Four-channel, 10G-sample/sec DSO has 3-GHz bandwidth. The TDS 694C pushes the -3-dB bandwidth to 3 GHz and the sampling rate to 10G samples/sec on four channels simultaneously. Because of the TDS 600 series' fast-in/slow-out technology, however, memory depth is 120k samples/channel. Tektonix designed the new scope for cross-triggered operation, simplifying the job of tracking down such problems as metastability and setup-and-hold violations in very fast digital systems. The company is also introducing the 1.5-GHz-bandwidth P6248 low-input-capacitance differential active probe for probing differential signals, such as Rambus clocks and low-voltage differential-signaling logic lines. The TDS 694C costs $37,995. Tektronix Inc, 1-800-426-2200, www.tektronix.com.
Scope responds to voice commands. Agilent's Infiniium digital scopes have an option ($495 when ordered with a new scope; retrofit price for older units depends on µP and memory) that allows the scope to recognize and respond to spoken English-language commands. The speech-recognition algorithms, which come from Lernout and Hauspie (L&H, www.lhs.com), are speaker- and gender-independent and don't require that you train the scope. You speak words or complete-sentence commands. The recognition engine compares the words it recognizes with the grammar stored in its memory. If the recognized words match the stored grammar, or if the engine "thinks" it detects a match, a subroutine uses semantic parsing to interpret the sentence. The subroutine reduces the sentence to tokens, which pass to the scope application via the COM interface. The scope provides visual confirmation by displaying the text of your utterance on the screen. Processing takes approximately 0.5 sec. Agilent Technologies, 1-800-452-4844, ext 6677, www.agilent-tech.com.
Time-interval analyzer makes 2 million measurements/sec. Guide Technology's Femto-2000 system closes the gap between theory and reality.
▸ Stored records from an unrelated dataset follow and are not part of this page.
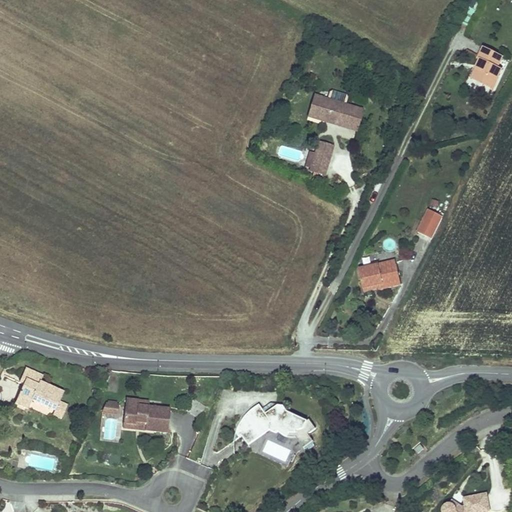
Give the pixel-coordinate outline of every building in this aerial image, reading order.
[(503,58),(484,48),(478,60),(480,61),(483,62),(474,80),(493,89),(502,70),(498,68),(503,58)] [(483,62),(480,61),(472,78),(474,80),(483,62)] [(329,92),(327,100),(346,105),(348,98),(346,95),(332,91),(329,92)] [(314,96),(308,117),(325,122),(326,119),(316,116),(321,98),(314,96)] [(327,100),(321,98),(316,116),(326,119),(325,122),(336,125),(336,122),(340,123),(339,126),(356,131),(362,110),(346,105),(327,100)] [(333,146),(319,142),(316,150),(331,154),(333,146)] [(310,171),(325,175),(331,154),(316,150),(315,154),(311,168),(310,171)] [(305,166),(311,168),(315,154),(309,153),(305,166)] [(443,217),(429,210),(418,232),(432,239),(443,217)] [(374,266),(359,270),(363,288),(378,285),(379,288),(379,289),(401,284),(396,261),(379,265),(379,267),(375,268),(374,266)] [(26,368),(21,378),(25,380),(23,385),(15,404),(28,410),(32,401),(55,411),(59,402),(63,392),(40,382),(43,376),(26,368)] [(186,411),(198,418),(205,407),(193,399),(186,411)] [(149,403),(126,400),(123,423),(136,425),(136,420),(142,421),(141,423),(143,425),(145,426),(145,430),(167,433),(170,410),(148,408),(149,403)] [(67,405),(59,402),(55,411),(53,416),(61,419),(67,405)] [(271,403),(263,409),(267,415),(278,407),(276,404),(271,403)] [(107,413),(118,414),(119,406),(117,406),(108,405),(107,413)] [(237,434),(239,438),(242,436),(249,445),(269,430),(276,433),(279,431),(287,437),(297,438),(304,448),(313,442),(309,434),(316,429),(310,420),(307,422),(288,412),(284,407),(278,407),(267,415),(263,409),(260,405),(252,410),(246,416),(241,423),(238,430),(237,434)] [(123,423),(123,428),(145,430),(145,426),(143,425),(141,423),(142,421),(136,420),(136,425),(123,423)] [(313,442),(304,448),(308,452),(315,447),(313,442)] [(424,449),(420,445),(415,449),(418,453),(424,449)] [(462,508),(457,505),(455,508),(451,505),(447,504),(444,504),(442,506),(442,511),(487,511),(490,511),(486,495),(465,499),(466,507),(462,508)]
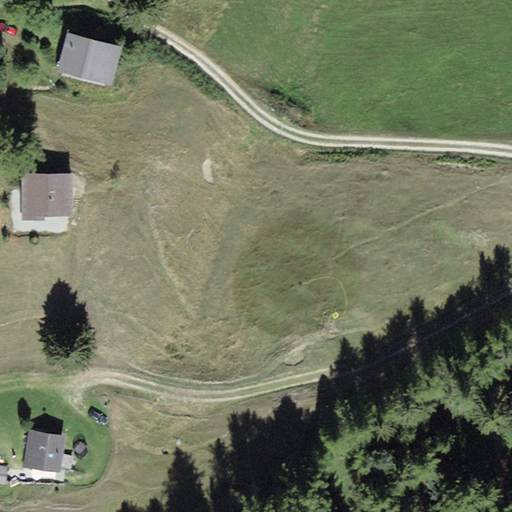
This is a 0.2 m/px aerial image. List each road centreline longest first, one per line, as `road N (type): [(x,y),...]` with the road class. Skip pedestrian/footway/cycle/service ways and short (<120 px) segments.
road 1 (track): [(511,276),(351,359),(238,387),(178,390),(82,375),(58,398)]
road 2 (track): [(115,0),(189,50),(256,115),(318,142),(511,151)]
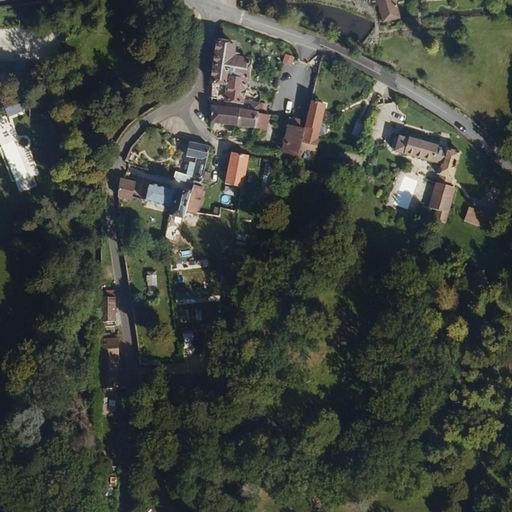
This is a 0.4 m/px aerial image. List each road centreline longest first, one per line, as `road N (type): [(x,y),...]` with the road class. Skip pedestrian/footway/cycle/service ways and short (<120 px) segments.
road 1 (tertiary): [(120,511),(134,393),(112,179),(130,136),(179,102)]
road 2 (secondary): [(511,170),(430,103),(330,50),(213,7)]
road 3 (unclassified): [(179,102),(191,127),(212,142),(263,142),(278,119)]
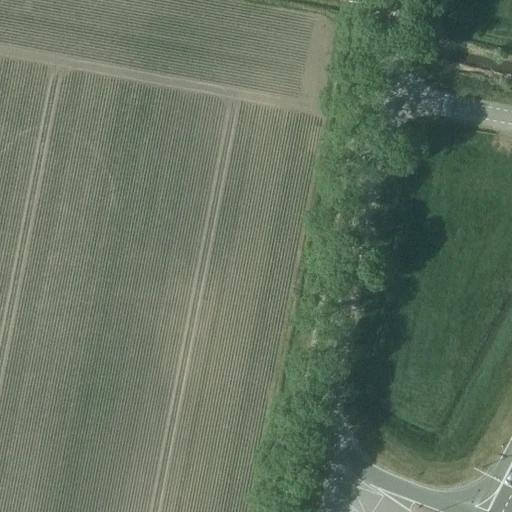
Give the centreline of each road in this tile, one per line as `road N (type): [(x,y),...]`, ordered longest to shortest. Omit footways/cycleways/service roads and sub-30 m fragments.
road 1 (tertiary): [(358,480),(336,455),(328,378),(385,92)]
road 2 (unclassified): [(385,92),(511,117)]
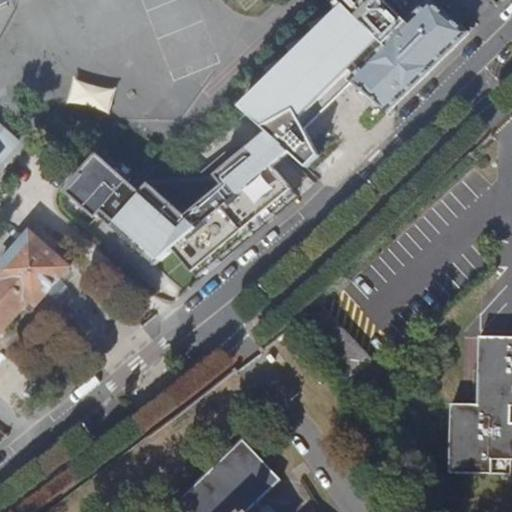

The unit can measure the timing of all pulses in a sequence at frequencies as high as 2 MHz. The instrument also makes statistically valid 1-psec-resolution measurements on pulse trains having frequencies as high as 800 MHz. Moreover, the unit counts every pulse in an 800-MHz pulse train. You can purchase the Femto-2000 with one to four TIAs (two to eight channels). Prices range from $70,000 to $130,000. Input configurations work with differential signals from logic families such as low-voltage differential-signaling and ECL, as well as with single-ended signals. Guide Technology, 1-408-733-6555, www.jitter.com.